--- begin Source records ---

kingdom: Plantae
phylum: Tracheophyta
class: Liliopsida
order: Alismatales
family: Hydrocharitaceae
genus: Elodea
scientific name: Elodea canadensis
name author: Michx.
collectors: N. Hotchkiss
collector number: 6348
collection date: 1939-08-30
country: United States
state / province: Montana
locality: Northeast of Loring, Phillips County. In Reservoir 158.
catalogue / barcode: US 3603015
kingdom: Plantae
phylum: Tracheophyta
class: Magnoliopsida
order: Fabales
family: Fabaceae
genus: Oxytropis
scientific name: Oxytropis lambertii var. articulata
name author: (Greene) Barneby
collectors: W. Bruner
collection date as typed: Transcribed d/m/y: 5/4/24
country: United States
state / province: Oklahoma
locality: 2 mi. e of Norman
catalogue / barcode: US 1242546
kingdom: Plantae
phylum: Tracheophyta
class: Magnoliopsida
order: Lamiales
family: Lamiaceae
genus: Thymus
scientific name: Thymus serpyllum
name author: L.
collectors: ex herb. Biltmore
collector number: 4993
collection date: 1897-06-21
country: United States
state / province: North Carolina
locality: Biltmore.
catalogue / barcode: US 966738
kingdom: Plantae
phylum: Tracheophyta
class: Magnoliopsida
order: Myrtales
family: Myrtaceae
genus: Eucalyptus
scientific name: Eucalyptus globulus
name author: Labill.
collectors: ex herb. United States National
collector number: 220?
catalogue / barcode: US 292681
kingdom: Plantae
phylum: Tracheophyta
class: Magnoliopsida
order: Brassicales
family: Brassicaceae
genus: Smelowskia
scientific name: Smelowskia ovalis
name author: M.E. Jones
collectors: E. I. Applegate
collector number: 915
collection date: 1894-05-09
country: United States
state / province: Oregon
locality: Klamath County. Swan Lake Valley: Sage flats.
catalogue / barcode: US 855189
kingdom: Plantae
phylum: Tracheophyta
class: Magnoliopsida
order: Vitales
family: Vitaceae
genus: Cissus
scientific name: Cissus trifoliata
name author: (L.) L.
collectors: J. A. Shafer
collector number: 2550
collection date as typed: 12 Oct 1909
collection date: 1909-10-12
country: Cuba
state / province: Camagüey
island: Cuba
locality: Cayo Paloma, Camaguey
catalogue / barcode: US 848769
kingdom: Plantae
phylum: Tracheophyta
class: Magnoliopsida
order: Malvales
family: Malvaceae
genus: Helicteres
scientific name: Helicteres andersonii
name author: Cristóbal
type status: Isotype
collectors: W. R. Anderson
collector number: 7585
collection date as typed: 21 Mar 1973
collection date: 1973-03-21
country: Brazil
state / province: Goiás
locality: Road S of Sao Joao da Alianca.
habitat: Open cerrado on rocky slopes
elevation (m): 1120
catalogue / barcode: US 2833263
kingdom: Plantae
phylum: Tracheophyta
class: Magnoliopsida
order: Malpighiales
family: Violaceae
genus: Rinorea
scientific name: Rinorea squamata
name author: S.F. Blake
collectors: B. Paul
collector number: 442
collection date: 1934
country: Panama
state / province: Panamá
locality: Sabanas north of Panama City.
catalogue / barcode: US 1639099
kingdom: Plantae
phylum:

--- end Source records ---

Present every line of the listing above as a numbered list, skipping any blank lines.

1. kingdom: Plantae
2. phylum: Tracheophyta
3. class: Liliopsida
4. order: Alismatales
5. family: Hydrocharitaceae
6. genus: Elodea
7. scientific name: Elodea canadensis
8. name author: Michx.
9. collectors: N. Hotchkiss
10. collector number: 6348
11. collection date: 1939-08-30
12. country: United States
13. state / province: Montana
14. locality: Northeast of Loring, Phillips County. In Reservoir 158.
15. catalogue / barcode: US 3603015
16. kingdom: Plantae
17. phylum: Tracheophyta
18. class: Magnoliopsida
19. order: Fabales
20. family: Fabaceae
21. genus: Oxytropis
22. scientific name: Oxytropis lambertii var. articulata
23. name author: (Greene) Barneby
24. collectors: W. Bruner
25. collection date as typed: Transcribed d/m/y: 5/4/24
26. country: United States
27. state / province: Oklahoma
28. locality: 2 mi. e of Norman
29. catalogue / barcode: US 1242546
30. kingdom: Plantae
31. phylum: Tracheophyta
32. class: Magnoliopsida
33. order: Lamiales
34. family: Lamiaceae
35. genus: Thymus
36. scientific name: Thymus serpyllum
37. name author: L.
38. collectors: ex herb. Biltmore
39. collector number: 4993
40. collection date: 1897-06-21
41. country: United States
42. state / province: North Carolina
43. locality: Biltmore.
44. catalogue / barcode: US 966738
45. kingdom: Plantae
46. phylum: Tracheophyta
47. class: Magnoliopsida
48. order: Myrtales
49. family: Myrtaceae
50. genus: Eucalyptus
51. scientific name: Eucalyptus globulus
52. name author: Labill.
53. collectors: ex herb. United States National
54. collector number: 220?
55. catalogue / barcode: US 292681
56. kingdom: Plantae
57. phylum: Tracheophyta
58. class: Magnoliopsida
59. order: Brassicales
60. family: Brassicaceae
61. genus: Smelowskia
62. scientific name: Smelowskia ovalis
63. name author: M.E. Jones
64. collectors: E. I. Applegate
65. collector number: 915
66. collection date: 1894-05-09
67. country: United States
68. state / province: Oregon
69. locality: Klamath County. Swan Lake Valley: Sage flats.
70. catalogue / barcode: US 855189
71. kingdom: Plantae
72. phylum: Tracheophyta
73. class: Magnoliopsida
74. order: Vitales
75. family: Vitaceae
76. genus: Cissus
77. scientific name: Cissus trifoliata
78. name author: (L.) L.
79. collectors: J. A. Shafer
80. collector number: 2550
81. collection date as typed: 12 Oct 1909
82. collection date: 1909-10-12
83. country: Cuba
84. state / province: Camagüey
85. island: Cuba
86. locality: Cayo Paloma, Camaguey
87. catalogue / barcode: US 848769
88. kingdom: Plantae
89. phylum: Tracheophyta
90. class: Magnoliopsida
91. order: Malvales
92. family: Malvaceae
93. genus: Helicteres
94. scientific name: Helicteres andersonii
95. name author: Cristóbal
96. type status: Isotype
97. collectors: W. R. Anderson
98. collector number: 7585
99. collection date as typed: 21 Mar 1973
100. collection date: 1973-03-21
101. country: Brazil
102. state / province: Goiás
103. locality: Road S of Sao Joao da Alianca.
104. habitat: Open cerrado on rocky slopes
105. elevation (m): 1120
106. catalogue / barcode: US 2833263
107. kingdom: Plantae
108. phylum: Tracheophyta
109. class: Magnoliopsida
110. order: Malpighiales
111. family: Violaceae
112. genus: Rinorea
113. scientific name: Rinorea squamata
114. name author: S.F. Blake
115. collectors: B. Paul
116. collector number: 442
117. collection date: 1934
118. country: Panama
119. state / province: Panamá
120. locality: Sabanas north of Panama City.
121. catalogue / barcode: US 1639099
122. kingdom: Plantae
123. phylum:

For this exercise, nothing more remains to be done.